This month was short, but I was able to tuck into some really great reads. In total I read 7 books. This month was a little sporadic not just in my reading time but also in what I selected. I have been trying to use the library more (hello, book budget!) but that sometimes means that a book come available when you are in the middle of or in the mood for something else. This month multiple books came up so it sort of messed up my flow a little. Here are a few of my favorites from the month of February.
Still Life (Chief Inspector Armand Gamache, #1) by Louise Penny
Several years ago a friend of mine recommended the Robert Galbraith mystery series penned by J.K. Rowling. Until then I don’t think I had read a mystery novel since The Westing Game in middle school or Agatha Christie in high school. I don’t really enjoy psychological thrillers or unreliable narrators but I do really love a good murder mystery. I usually prefer female protagonist or detectives (thank you Tana French) but several people recommended Louise Penny’s series featuring Inspector Armand Gamache so I decided to give the first book in the series Still Life a try. I enjoyed the small town setting of Three Pines and the care in which Penny takes in building this world and it’s many, quirky inhabitants. At times I felt it moved too slow, but it more than paid off in the end. I look forward to reading others in this series.
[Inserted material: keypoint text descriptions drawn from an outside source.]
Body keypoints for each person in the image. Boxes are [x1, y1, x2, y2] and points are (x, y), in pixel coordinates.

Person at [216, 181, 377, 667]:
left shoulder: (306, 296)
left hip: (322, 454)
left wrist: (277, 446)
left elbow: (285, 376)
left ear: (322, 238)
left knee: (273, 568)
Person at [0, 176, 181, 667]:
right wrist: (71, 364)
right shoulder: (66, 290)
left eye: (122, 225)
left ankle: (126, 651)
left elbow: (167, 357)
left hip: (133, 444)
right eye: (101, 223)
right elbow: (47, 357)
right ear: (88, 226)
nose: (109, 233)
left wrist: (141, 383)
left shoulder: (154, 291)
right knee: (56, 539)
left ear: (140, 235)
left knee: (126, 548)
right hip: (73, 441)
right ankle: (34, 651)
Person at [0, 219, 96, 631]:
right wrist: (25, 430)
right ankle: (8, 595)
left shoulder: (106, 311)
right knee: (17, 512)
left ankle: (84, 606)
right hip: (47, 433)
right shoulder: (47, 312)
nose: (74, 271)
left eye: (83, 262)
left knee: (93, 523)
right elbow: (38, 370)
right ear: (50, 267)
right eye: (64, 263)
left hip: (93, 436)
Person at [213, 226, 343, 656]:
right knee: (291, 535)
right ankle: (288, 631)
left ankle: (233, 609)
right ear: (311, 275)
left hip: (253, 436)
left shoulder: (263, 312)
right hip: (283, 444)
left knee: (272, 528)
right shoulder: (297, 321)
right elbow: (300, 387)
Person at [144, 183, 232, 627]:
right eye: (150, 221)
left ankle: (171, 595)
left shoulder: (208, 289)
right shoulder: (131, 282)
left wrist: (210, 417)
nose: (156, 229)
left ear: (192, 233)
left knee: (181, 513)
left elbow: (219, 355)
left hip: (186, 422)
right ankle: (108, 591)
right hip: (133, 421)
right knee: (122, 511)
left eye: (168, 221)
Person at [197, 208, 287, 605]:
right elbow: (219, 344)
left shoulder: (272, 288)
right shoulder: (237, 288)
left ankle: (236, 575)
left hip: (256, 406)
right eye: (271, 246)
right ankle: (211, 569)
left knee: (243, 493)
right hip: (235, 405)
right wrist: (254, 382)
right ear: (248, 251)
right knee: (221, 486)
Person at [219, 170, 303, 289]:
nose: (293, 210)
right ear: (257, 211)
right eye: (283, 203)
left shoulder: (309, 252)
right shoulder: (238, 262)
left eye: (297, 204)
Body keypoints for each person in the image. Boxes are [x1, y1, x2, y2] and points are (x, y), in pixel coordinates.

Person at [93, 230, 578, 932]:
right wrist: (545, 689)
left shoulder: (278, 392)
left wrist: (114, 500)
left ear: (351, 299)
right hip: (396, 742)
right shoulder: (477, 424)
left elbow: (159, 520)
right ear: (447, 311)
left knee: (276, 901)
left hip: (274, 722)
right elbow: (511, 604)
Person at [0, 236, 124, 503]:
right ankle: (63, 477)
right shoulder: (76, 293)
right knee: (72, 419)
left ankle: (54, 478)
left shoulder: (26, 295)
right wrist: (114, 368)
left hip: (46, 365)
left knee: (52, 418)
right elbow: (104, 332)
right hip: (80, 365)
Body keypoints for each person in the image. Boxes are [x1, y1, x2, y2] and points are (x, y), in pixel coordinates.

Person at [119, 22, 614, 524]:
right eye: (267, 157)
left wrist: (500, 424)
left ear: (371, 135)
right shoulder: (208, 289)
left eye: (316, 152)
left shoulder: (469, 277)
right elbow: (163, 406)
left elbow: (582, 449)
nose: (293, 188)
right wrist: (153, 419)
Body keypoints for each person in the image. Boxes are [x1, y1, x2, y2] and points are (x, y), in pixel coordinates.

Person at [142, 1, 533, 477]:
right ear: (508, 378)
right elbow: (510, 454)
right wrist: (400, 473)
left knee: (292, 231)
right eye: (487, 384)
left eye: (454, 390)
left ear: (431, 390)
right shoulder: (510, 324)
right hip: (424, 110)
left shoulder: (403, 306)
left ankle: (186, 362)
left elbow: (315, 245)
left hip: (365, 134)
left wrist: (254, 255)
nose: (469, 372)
Everything Happens for a Reason: And Other Lies I’ve Loved by Kate Bowler
I mentioned Kate Bowler’s Everything Happens for a Reason in my monthly newsletter but I think it’s so good it’s worth sharing here as well. Bowler was diagnosed with cancer at 35 years old, just two year after she and her husband welcomed their long awaited son into the world. In addition to being a mother and wife, Bowler is an American Religious History professor at Duke Divinity School where she specializes in prosperity theology–they popular American theology that says if you pray hard enough and do all the right things and avoid sin God will bless you abundantly. Of course, the converse of this theology is that if something happens to you it must be because you have done something to bring it on, some act of faithlessness or unbelief or sin. It is at the intersection of this theological background and Bowler’s own story that this book lies. Bowler through her own life-threatening illness deconstructs all the less than helpful ways we try to support one another, examines what we really need in crisis and does so with grace and wit.
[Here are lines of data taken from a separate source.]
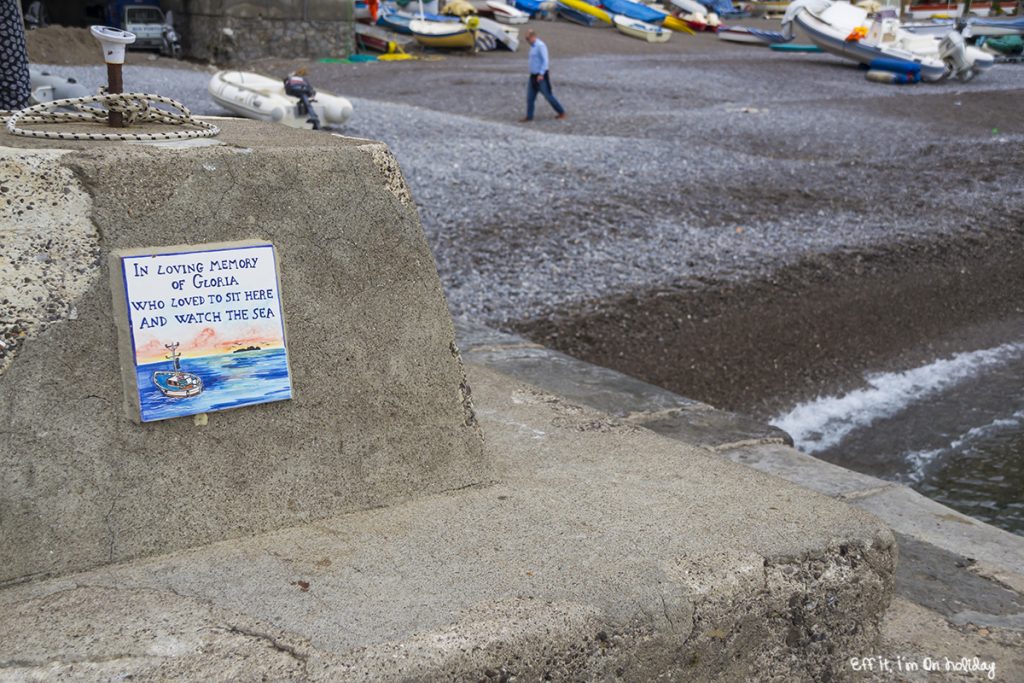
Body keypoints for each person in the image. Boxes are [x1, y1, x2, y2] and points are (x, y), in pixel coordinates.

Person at [521, 29, 566, 123]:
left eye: (527, 38)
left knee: (548, 96)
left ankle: (561, 112)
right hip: (533, 75)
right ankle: (529, 116)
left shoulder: (540, 46)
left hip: (540, 76)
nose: (527, 41)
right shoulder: (532, 47)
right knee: (530, 97)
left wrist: (541, 74)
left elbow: (545, 61)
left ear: (533, 37)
Selected Poems of Edna St Vincent Millay: An Annotated Edition edited by Timothy F Jackson
It’s been a while since I have found a collection of poetry that has really inspired me to dig in and read poem after poem. I first spotted this collection at a book store but decided to wait and totally regretted it. Several months later I found a copy of Selected Poems of Edna St Vincent Millay in the rather slim selection of poetry at my local used bookstore and snatched it up for half the price of the new copy I regretted not purchasing. So obviously this is a total bibliophile win. I love it when a collection has a nice balance of classic, well known poems and lesser known works.
My to be read pile for March is too high but I am looking forward to the end of the month when spring shows its fickle self in warm afternoons reading outdoors.